■ Required work:
**1.** Can you duplicate the part of the Blues Brothers tribute article between "An attention grabber, to" and "to meet him.", inclusive?
**2.** Would you go on with the article about the Blues Brothers tribute act, picking up right after its last sentence?

■ Exercise passage:
□ □ □
In what could have been a scene from a certain cult classic film: two guys –– one squat, one tall –– sporting black hats, skinny ties and sunglasses, drive up to a liquor store in a souped-up police car, with rhythm and blues blaring from the speaker attached to the vehicle’s roof.
An attention grabber, to say the least, the replica of the Bluesmobile, and the “brothers’ inside of it, accompanied by a “sheriff,” managed to attract quite the crowd last September in Kelowna.
In fact, they even gained the attention of the original Elwood Blues: Dan Aykroyd.
When Peachland’s Grant Eisworth heard that the man he has played in his tribute act, The Blues Brothers Too, was coming to Kelowna, it was an opportunity he didn’t want to miss.
The famous Canadian comedian/actor was in the Okanagan last fall to promote Crystal Head vodka, and fans had flocked to the liquor store to meet him.
So when the “Blues Brothers” pulled up in front of the liquor store with the replica of the famed car –– actually a former police vehicle from New Mexico found through eBay –– word quickly got out. However, Aykroyd was too busy inside signing autographs to come outside.
“We were a bit shy at first to do it, but we thought, this is a once in a lifetime opportunity, we have to,” said Eisworth, about showing up at the event in full Blues Brothers regalia.
“When Dan heard about the Bluesmobile, he said he wanted to see it. He eventually came out and met with us, signed the Bluesmobile, which adds a little authenticity to it now, and said it was the best one he had ever seen.”
Those who flock to next Saturday’s Winter Carnival parade will get to see the famed car, with all its bells and whistles, as well as the men behind it, when Blues Brothers Too returns to Vernon.
“We’re high energy and in your face, plus with the car with its great, big speaker, you can’t help but notice us,” laughs Eisworth who has brought his act to numerous community parades, including Winter Carnival, usually winning awards in the process.
“We get a lot of first places at events for comedy/music, but we do have an unfair advantage as the Blues Brothers are so well known. People often call out lines from the film to us. They are passionate about it.”
Back from a brief incarceration to be a part of this year’s Carnival, The Blues Brothers Too will also put on a full show band revue at the Vernon Recreation Centre, Feb. 10.
“We have a full band now,” said Eisworth, who will be joined by Kerry Martison as Jake Blues. “We are honoured to have world-class musicians with us. They even dress up, in black shirts and white ties… It’s more than just the songs, there’s dancing. You get the whole package.”
□ □ □
[Records from a data collection]
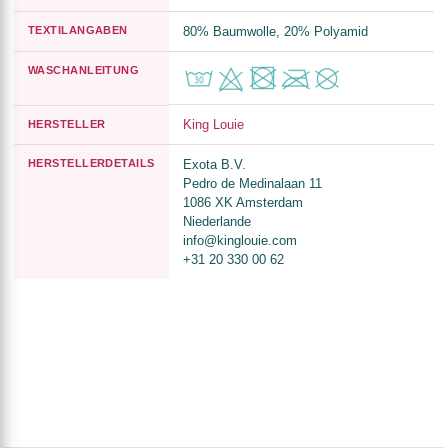
TEXTILANGABEN
80% Baumwolle, 20% Polyamid
WASCHANLEITUNG
King Louie
HERSTELLER
HERSTELLERDETAILS
Exota B.V.
Pedro de Medinalaan 11
1086 XK Amsterdam
Niederlande
info@kinglouie.com
+31 20 330 00 62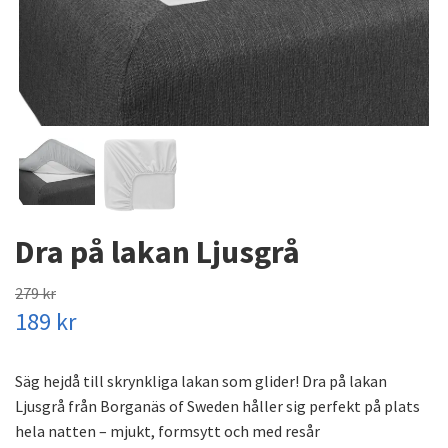
Dra på lakan Ljusgrå
279 kr
189 kr
Säg hejdå till skrynkliga lakan som glider! Dra på lakan
Ljusgrå från Borganäs of Sweden håller sig perfekt på plats
hela natten – mjukt, formsytt och med resår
□ □ □
■ Per-task answers:
**1.**
An attention grabber, to say the least, the replica of the Bluesmobile, and the “brothers’ inside of it, accompanied by a “sheriff,” managed to attract quite the crowd last September in Kelowna.
In fact, they even gained the attention of the original Elwood Blues: Dan Aykroyd.
When Peachland’s Grant Eisworth heard that the man he has played in his tribute act, The Blues Brothers Too, was coming to Kelowna, it was an opportunity he didn’t want to miss.
The famous Canadian comedian/actor was in the Okanagan last fall to promote Crystal Head vodka, and fans had flocked to the liquor store to meet him.

**2.**
More than just a car, Eisworth’s tribute act to The Blues Brothers is an homage to the film that starred Aykroyd and the late John Belushi as brothers who try to save the orphanage where they were raised by reuniting their R&B band in concert.
“That darn movie is on every time I turn on the TV,” said Eisworth, responding to why he chose to pay tribute to The Blues Brothers.
In fact, it was Eisworth’s wife who came up with the idea.
One of the organizers of Peachland’s Valley Music Festival, which primarily features tribute artists and acts, Eisworth had never performed before, but he had a lot of friends in the business, including Marty Edwards, best known as Kinda Kenny (a Kenny Rogers tribute) and Larry Merchison (who has played Ed Sullivan from all over B.C. to Vegas.)
“I’d never sung in my life. I was the emcee of the festival,” said Eisworth. “My wife suggested that I give it a try. I thought I can’t sing, but I’m a good lip syncher, so that’s what I did.”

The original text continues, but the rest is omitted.